Grundlage der Zustandsnote für Brückenbauwerke sind die Ergebnisse der regelmäßig stattfindenden Bauwerksprüfungen. Dabei werden die „Richtlinien zur einheitlichen Erfassung, Bewertung, Aufzeichnung und Auswertung der Bauwerksprüfungen nach DIN 1076“ beachtet. Ausschlaggebend für den Bauwerkszustand sind die vom Bauwerksprüfer festgestellten Mängel, die hinsichtlich ihrer Auswirkungen auf die Standsicherheit, Verkehrssicherheit und Dauerhaftigkeit bewertet werden. Der Gesamtzustand wird mit Noten von 1,0 bis 4,0 zusammengefasst. Dabei werden sechs Notenbereiche unterschieden: 1,0 bis 1,4 (sehr guter Zustand), 1,5 bis 1,9 (guter Zustand), 2,0 bis 2,4 (befriedigender Zustand), 2,5 bis 2,9 (ausreichender Zustand), 3,0 bis 3,4 (nicht ausreichender Zustand) und 3,5 bis 4,0 (ungenügender Zustand). Die Zustandsnote bildet die Grundlage für die Erhaltungsplanung. Sie lässt die Dringlichkeit notwendiger Maßnahmen erkennen, gibt jedoch keinen Aufschluss über Art und Umfang der Schäden oder die Kosten der Instandsetzungsmaßnahme.
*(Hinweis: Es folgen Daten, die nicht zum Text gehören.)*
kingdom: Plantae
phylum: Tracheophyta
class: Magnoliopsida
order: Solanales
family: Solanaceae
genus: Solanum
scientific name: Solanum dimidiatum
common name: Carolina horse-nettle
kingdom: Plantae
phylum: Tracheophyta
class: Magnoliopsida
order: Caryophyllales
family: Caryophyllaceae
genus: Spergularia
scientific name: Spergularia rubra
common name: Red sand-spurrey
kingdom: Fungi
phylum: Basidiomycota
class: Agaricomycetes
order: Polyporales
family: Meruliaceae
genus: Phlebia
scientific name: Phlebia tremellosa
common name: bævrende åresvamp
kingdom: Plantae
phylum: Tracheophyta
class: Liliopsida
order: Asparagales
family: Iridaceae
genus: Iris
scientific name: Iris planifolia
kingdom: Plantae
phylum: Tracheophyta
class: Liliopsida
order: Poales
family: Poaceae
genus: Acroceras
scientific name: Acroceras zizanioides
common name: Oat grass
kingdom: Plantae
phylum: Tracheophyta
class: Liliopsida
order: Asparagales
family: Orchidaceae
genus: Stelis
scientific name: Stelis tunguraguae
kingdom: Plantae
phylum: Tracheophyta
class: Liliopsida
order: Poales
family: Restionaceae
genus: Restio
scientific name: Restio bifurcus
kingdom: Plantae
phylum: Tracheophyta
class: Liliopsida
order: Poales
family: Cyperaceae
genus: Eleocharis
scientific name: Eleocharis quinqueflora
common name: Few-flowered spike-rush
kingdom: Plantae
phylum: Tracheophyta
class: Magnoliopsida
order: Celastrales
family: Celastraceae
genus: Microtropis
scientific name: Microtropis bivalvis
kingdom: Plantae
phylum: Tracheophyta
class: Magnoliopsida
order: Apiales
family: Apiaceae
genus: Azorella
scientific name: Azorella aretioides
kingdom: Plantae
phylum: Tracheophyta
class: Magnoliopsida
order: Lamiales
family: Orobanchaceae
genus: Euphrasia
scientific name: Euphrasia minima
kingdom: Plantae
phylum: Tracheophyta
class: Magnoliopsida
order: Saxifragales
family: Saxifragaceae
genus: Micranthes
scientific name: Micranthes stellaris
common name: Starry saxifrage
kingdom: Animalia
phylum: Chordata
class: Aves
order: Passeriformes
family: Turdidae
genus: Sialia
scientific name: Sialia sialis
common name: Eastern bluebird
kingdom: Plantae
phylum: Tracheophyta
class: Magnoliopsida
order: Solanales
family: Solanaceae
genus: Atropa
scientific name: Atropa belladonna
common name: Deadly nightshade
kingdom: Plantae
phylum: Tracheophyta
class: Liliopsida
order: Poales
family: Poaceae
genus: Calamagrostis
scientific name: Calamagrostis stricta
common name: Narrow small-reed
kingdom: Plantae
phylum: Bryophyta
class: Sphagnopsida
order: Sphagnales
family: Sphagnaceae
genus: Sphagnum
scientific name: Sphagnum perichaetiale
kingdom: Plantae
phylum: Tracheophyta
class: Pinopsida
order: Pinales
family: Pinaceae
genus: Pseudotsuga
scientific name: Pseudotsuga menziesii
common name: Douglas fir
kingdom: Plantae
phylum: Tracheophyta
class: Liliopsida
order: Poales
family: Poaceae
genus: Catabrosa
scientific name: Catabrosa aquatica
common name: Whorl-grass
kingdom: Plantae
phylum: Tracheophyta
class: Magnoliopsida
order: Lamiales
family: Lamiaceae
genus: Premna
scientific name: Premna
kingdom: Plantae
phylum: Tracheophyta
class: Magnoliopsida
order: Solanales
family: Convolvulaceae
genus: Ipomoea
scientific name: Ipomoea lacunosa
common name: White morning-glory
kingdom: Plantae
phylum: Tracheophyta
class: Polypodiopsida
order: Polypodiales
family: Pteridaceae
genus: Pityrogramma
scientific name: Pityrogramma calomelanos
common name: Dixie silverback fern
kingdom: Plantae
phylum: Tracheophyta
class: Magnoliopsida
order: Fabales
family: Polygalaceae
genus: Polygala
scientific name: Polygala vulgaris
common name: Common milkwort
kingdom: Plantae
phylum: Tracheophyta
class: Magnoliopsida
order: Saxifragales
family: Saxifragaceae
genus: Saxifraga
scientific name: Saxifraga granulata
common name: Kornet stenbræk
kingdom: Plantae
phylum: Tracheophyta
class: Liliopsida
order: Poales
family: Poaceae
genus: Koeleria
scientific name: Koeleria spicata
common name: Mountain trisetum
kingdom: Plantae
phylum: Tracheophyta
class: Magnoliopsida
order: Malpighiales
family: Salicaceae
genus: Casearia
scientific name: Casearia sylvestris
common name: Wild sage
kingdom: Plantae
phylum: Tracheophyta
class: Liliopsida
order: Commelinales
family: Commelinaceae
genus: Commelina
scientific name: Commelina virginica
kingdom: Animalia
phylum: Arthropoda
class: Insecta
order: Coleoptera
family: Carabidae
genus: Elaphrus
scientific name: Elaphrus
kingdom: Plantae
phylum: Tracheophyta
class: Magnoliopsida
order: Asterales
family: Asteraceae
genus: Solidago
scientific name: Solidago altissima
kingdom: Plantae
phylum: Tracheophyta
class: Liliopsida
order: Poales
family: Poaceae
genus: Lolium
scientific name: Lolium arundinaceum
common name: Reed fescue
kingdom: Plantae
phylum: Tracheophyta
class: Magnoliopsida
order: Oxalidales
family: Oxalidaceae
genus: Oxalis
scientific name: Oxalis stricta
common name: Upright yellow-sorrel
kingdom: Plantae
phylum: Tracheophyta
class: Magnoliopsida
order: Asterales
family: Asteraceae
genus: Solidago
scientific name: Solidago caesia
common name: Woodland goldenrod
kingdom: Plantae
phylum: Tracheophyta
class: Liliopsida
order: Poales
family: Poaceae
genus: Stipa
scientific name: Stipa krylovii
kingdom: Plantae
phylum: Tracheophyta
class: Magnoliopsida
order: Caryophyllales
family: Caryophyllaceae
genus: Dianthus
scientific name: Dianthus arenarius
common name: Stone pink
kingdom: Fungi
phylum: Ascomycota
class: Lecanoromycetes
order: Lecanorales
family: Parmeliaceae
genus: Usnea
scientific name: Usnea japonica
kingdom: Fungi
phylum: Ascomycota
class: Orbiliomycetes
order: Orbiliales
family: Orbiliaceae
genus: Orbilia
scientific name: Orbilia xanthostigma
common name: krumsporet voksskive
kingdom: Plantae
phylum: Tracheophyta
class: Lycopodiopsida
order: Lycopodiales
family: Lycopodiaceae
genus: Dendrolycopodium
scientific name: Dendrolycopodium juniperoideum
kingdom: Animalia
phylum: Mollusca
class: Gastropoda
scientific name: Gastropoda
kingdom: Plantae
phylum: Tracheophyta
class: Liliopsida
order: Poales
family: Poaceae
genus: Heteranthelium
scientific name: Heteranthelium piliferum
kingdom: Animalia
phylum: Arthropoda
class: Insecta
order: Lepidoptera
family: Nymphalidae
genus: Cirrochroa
Die Zustandsnote ist ein Stichtagswert, welcher der ständigen Fortschreibung der Daten unterliegt. Eine Zustandsnote von 3,0 bis 3,4 (nicht ausreichender Bauwerkszustand) bedeutet nicht zwangsläufig eine Nutzungseinschränkung des Bauwerkes, sondern ist vielmehr ein Indikator dafür, dass in näherer Zukunft eine Instandsetzungsmaßnahme zu planen ist. Eine Zustandsnote von 3,5 und schlechter beschreibt zwar einen „ungenügenden Bauwerkszustand“ mit der Definition: „die Standsicherheit und/oder Verkehrssicherheit sind erheblich beeinträchtigt oder nicht mehr gegeben“. Dies kann aber auch durch fehlende Gitterstäbe im Geländer ausgelöst werden oder sich auf eine große Anzahl von Schäden (zum Beispiel Betonabplatzungen) beziehen, ohne dass die Standsicherheit gefährdet wäre.

In der Bauwerksdatenbank sind nur Bauwerke in der Baulast des Bundes enthalten. Zu Bauwerken anderer Baulastträger, wie Bundesfernstraßenbrücken in Städten mit mehr als 80 000 Einwohnern, liegen dem Bund keine Informationen vor.